## GOAL
Reproduce the lines below without alteration, starting at the first line and ending with the line that contains "ପଢ଼ାଇଥାନ୍ତି", including that line.

— START OF EXERCISE MATERIAL —

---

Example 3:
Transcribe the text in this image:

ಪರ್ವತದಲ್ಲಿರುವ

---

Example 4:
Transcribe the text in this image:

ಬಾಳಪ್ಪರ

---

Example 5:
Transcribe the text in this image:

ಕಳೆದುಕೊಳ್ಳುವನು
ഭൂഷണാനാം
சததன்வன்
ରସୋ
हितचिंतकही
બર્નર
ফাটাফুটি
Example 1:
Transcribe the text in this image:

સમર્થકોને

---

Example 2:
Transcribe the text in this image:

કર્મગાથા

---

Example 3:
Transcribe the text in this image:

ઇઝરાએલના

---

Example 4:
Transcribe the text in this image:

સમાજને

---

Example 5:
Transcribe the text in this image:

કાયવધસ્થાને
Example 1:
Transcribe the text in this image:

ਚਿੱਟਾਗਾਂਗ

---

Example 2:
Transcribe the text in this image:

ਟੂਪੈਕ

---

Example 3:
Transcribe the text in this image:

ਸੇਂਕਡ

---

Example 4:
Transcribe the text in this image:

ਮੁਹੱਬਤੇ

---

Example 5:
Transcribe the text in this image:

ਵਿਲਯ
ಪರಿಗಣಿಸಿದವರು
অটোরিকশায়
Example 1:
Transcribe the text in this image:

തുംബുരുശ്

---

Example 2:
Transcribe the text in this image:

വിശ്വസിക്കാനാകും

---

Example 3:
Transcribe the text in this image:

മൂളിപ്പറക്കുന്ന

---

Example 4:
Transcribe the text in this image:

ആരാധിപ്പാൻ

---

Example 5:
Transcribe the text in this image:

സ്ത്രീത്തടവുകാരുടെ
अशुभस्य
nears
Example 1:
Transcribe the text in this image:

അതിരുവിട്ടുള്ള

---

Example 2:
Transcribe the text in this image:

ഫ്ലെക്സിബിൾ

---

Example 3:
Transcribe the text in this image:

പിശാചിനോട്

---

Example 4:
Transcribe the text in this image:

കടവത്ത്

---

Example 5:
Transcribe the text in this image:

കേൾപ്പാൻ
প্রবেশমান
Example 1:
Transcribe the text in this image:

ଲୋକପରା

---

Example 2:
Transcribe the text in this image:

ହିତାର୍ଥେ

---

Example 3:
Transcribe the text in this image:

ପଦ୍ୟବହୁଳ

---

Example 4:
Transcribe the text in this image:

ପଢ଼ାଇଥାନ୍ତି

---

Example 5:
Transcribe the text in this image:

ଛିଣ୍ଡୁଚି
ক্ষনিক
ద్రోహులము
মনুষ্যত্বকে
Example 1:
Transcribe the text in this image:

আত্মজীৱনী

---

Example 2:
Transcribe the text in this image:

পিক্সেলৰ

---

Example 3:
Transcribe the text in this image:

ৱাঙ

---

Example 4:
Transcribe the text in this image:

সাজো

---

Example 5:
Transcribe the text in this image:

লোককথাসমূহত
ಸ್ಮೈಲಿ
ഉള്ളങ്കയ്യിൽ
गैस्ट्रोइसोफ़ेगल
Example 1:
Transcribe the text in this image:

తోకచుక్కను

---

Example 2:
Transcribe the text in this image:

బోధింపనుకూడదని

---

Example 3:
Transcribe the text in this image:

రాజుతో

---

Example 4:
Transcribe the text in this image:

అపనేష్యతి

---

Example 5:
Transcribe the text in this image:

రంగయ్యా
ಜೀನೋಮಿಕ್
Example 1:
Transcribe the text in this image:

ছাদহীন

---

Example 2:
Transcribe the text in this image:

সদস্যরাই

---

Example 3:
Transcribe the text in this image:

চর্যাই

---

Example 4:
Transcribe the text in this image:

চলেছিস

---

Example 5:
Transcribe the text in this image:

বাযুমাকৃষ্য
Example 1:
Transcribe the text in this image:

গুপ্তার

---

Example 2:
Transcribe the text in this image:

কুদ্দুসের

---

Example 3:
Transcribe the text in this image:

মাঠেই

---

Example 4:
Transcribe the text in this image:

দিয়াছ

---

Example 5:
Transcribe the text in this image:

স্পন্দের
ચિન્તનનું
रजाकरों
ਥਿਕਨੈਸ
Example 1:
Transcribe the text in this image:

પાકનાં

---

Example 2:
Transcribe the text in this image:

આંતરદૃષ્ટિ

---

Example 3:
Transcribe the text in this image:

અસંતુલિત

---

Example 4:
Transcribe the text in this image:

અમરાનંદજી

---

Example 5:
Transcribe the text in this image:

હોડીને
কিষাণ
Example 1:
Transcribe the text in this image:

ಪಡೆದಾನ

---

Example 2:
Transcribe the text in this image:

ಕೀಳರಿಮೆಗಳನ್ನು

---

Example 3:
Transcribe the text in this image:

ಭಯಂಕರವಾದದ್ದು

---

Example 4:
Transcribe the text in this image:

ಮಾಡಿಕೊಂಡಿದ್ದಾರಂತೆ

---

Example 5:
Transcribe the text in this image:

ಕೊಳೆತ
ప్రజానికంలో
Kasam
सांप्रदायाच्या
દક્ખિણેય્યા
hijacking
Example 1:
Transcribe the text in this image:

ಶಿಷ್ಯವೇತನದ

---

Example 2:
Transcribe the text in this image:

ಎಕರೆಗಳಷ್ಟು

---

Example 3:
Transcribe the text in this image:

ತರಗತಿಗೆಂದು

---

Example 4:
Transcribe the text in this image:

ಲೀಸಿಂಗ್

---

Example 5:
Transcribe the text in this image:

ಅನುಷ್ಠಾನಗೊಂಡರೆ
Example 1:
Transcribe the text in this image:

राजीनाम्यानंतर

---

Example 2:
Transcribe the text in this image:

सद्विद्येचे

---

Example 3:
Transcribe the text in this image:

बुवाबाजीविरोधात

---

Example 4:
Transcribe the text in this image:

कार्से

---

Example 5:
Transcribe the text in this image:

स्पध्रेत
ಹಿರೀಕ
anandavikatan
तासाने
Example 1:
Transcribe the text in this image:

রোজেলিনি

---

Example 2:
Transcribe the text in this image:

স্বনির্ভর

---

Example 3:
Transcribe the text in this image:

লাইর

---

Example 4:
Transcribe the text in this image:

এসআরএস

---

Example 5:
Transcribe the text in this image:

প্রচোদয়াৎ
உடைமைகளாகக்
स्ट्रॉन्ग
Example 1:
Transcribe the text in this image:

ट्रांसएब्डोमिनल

— END OF EXERCISE MATERIAL —

## TASK RESULT
---

Example 3:
Transcribe the text in this image:

ಪರ್ವತದಲ್ಲಿರುವ

---

Example 4:
Transcribe the text in this image:

ಬಾಳಪ್ಪರ

---

Example 5:
Transcribe the text in this image:

ಕಳೆದುಕೊಳ್ಳುವನು
ഭൂഷണാനാം
சததன்வன்
ରସୋ
हितचिंतकही
બર્નર
ফাটাফুটি
Example 1:
Transcribe the text in this image:

સમર્થકોને

---

Example 2:
Transcribe the text in this image:

કર્મગાથા

---

Example 3:
Transcribe the text in this image:

ઇઝરાએલના

---

Example 4:
Transcribe the text in this image:

સમાજને

---

Example 5:
Transcribe the text in this image:

કાયવધસ્થાને
Example 1:
Transcribe the text in this image:

ਚਿੱਟਾਗਾਂਗ

---

Example 2:
Transcribe the text in this image:

ਟੂਪੈਕ

---

Example 3:
Transcribe the text in this image:

ਸੇਂਕਡ

---

Example 4:
Transcribe the text in this image:

ਮੁਹੱਬਤੇ

---

Example 5:
Transcribe the text in this image:

ਵਿਲਯ
ಪರಿಗಣಿಸಿದವರು
অটোরিকশায়
Example 1:
Transcribe the text in this image:

തുംബുരുശ്

---

Example 2:
Transcribe the text in this image:

വിശ്വസിക്കാനാകും

---

Example 3:
Transcribe the text in this image:

മൂളിപ്പറക്കുന്ന

---

Example 4:
Transcribe the text in this image:

ആരാധിപ്പാൻ

---

Example 5:
Transcribe the text in this image:

സ്ത്രീത്തടവുകാരുടെ
अशुभस्य
nears
Example 1:
Transcribe the text in this image:

അതിരുവിട്ടുള്ള

---

Example 2:
Transcribe the text in this image:

ഫ്ലെക്സിബിൾ

---

Example 3:
Transcribe the text in this image:

പിശാചിനോട്

---

Example 4:
Transcribe the text in this image:

കടവത്ത്

---

Example 5:
Transcribe the text in this image:

കേൾപ്പാൻ
প্রবেশমান
Example 1:
Transcribe the text in this image:

ଲୋକପରା

---

Example 2:
Transcribe the text in this image:

ହିତାର୍ଥେ

---

Example 3:
Transcribe the text in this image:

ପଦ୍ୟବହୁଳ

---

Example 4:
Transcribe the text in this image:

ପଢ଼ାଇଥାନ୍ତି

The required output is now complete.